This short book, produced by the Clinical Governance Support Service at the Royal College of Psychiatrists' Research Unit, reports on 28 clinical audits carried out by a number of UK substance misuse services. Topic areas covered include patient assessment, aspects of clinical care such as shorter- and longer-term prescribing and hepatitis B vaccination, organisational and management processes, user satisfaction and outcome. Examples of self-assessment, peer group and external evaluation methods are given, and both alcohol and drug misuse are covered.

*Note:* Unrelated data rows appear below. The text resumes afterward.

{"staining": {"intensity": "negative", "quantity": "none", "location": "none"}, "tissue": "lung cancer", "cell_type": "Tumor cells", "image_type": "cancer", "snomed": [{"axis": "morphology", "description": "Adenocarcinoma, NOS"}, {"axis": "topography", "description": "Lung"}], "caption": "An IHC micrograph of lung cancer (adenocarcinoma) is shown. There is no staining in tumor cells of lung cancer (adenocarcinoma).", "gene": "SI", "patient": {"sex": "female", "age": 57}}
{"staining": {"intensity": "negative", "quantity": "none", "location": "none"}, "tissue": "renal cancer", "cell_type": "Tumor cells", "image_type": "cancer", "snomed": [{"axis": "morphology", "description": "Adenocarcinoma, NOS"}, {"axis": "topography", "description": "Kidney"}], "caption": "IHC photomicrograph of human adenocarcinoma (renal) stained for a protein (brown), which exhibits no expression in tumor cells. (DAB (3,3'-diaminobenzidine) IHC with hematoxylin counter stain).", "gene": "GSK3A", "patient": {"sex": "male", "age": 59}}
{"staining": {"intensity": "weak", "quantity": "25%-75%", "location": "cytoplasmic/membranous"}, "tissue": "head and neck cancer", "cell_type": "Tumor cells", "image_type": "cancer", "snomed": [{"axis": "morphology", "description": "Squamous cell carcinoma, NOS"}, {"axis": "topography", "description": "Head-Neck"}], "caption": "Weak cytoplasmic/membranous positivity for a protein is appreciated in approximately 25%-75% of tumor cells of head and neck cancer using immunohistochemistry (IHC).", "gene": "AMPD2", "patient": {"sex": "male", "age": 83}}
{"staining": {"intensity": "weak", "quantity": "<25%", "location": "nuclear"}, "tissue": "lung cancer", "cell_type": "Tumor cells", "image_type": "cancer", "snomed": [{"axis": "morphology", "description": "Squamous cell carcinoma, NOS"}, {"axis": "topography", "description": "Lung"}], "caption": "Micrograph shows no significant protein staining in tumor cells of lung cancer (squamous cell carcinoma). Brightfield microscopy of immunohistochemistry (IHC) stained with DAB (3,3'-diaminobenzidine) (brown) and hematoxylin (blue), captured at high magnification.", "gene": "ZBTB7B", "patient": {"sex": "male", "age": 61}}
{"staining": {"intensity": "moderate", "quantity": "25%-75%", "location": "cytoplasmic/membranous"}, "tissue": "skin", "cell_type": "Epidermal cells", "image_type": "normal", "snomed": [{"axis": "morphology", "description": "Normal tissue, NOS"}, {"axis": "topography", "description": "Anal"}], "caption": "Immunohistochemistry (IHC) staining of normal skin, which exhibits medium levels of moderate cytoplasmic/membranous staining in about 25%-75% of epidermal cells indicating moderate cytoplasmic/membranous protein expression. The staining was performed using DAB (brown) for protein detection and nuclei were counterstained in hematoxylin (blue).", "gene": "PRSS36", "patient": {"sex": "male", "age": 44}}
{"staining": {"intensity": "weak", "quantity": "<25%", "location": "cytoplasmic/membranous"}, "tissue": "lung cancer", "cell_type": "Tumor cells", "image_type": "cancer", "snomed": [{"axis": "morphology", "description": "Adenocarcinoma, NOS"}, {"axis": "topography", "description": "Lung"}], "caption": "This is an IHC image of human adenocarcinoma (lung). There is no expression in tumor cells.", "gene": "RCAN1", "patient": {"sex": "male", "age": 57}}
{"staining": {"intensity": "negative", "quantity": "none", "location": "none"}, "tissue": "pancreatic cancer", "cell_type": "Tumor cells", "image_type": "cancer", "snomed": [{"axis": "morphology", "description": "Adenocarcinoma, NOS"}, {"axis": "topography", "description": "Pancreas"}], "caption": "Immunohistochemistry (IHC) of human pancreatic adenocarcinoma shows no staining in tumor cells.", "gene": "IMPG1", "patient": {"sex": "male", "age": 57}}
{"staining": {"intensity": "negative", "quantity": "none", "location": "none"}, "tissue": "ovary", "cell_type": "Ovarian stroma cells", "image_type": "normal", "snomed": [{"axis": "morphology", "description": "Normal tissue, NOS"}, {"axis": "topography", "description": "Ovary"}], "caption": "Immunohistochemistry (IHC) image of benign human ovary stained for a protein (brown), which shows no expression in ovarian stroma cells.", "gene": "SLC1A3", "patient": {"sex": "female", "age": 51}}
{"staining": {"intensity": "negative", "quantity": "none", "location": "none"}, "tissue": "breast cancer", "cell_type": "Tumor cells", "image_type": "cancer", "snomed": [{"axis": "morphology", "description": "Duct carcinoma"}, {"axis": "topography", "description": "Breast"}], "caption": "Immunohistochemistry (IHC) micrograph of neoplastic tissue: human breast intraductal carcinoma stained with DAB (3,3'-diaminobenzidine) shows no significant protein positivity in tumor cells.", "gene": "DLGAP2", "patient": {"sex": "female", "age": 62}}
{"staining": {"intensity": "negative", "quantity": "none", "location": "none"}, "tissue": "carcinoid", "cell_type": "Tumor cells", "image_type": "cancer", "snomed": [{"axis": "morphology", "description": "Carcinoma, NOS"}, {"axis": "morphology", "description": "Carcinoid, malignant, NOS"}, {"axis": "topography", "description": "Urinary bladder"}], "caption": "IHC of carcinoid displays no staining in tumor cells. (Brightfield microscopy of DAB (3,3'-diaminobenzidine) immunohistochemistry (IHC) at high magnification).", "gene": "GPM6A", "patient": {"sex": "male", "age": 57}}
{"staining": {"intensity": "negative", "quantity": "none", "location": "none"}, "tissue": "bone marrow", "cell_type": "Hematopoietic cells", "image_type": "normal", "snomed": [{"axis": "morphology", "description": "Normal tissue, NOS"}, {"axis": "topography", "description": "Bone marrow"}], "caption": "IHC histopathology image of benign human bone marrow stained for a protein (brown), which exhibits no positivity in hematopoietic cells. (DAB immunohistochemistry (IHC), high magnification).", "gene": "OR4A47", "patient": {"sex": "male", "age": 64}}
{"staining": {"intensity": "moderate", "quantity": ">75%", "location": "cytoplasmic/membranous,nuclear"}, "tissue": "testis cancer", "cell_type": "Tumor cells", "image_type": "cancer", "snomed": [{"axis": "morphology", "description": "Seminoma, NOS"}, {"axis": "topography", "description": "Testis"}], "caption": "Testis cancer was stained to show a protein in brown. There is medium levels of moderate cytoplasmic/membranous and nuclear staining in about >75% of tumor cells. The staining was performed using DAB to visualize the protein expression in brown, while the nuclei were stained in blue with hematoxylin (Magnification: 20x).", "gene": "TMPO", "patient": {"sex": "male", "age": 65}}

The text provides some useful ideas for audit topics and methods, and is an early attempt at benchmarking standards. The reporting is well structured and easy to follow. Key messages for carrying out local audits, such as keeping things simple and not taking on too much, are sensible. The examples given of audits of hepatitis B vaccination programmes were particularly notable in this regard, and seem likely to have increased the quality of care given to intravenous drug users. However, the methods for choosing audit standards are not well explained or referenced, and their evidence-base therefore appears thin at times. This may, of course, reflect the state of the discipline. It would also be difficult to replicate some of the audit examples without well-developed peer-group audit structures already in place.
Readers will find this book helpful, perhaps as a clinically focused complement to the more organisationally based QuADS project manual produced by Drug Scope/Alcohol Concern. It may be that the national standards for drug and alcohol services that should be in place as part of the National Drugs Strategy by 2002 will eventually provide more salient audit standards than those provided in this text. However, this book will still remain useful in terms of auditing everyday practice, and staff in both statutory and voluntary sector drug and alcohol services should have access to it. Audit project coordinators will also find it a practical guide to the area.